Write out every entry, unchanged. Skip any picture.
======== Excerpted records ========
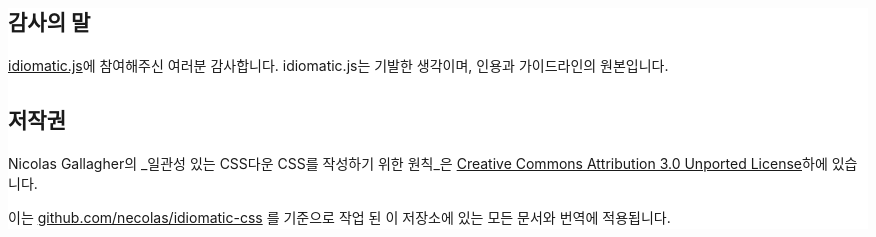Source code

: 
<a name="acknowledgements"></a>
## 감사의 말

[idiomatic.js](https://github.com/rwldrn/idiomatic.js)에 참여해주신
여러분 감사합니다. idiomatic.js는 기발한 생각이며, 인용과
가이드라인의 원본입니다.


<a name="license"></a>
## 저작권

Nicolas Gallagher의 _일관성 있는 CSS다운 CSS를 작성하기 위한 원칙_은
[Creative Commons Attribution 3.0 Unported
License](http://creativecommons.org/licenses/by/3.0/)하에 있습니다.

이는 [github.com/necolas/idiomatic-css](https://github.com/necolas/idiomatic-css)
를 기준으로 작업 된 이 저장소에 있는 모든 문서와 번역에 적용됩니다.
========
--- Answer to the exercise ---
Source code

: 
<a name="acknowledgements"></a>
## 감사의 말

[idiomatic.js](https://github.com/rwldrn/idiomatic.js)에 참여해주신
여러분 감사합니다. idiomatic.js는 기발한 생각이며, 인용과
가이드라인의 원본입니다.


<a name="license"></a>
## 저작권

Nicolas Gallagher의 _일관성 있는 CSS다운 CSS를 작성하기 위한 원칙_은
[Creative Commons Attribution 3.0 Unported
License](http://creativecommons.org/licenses/by/3.0/)하에 있습니다.

이는 [github.com/necolas/idiomatic-css](https://github.com/necolas/idiomatic-css)
를 기준으로 작업 된 이 저장소에 있는 모든 문서와 번역에 적용됩니다.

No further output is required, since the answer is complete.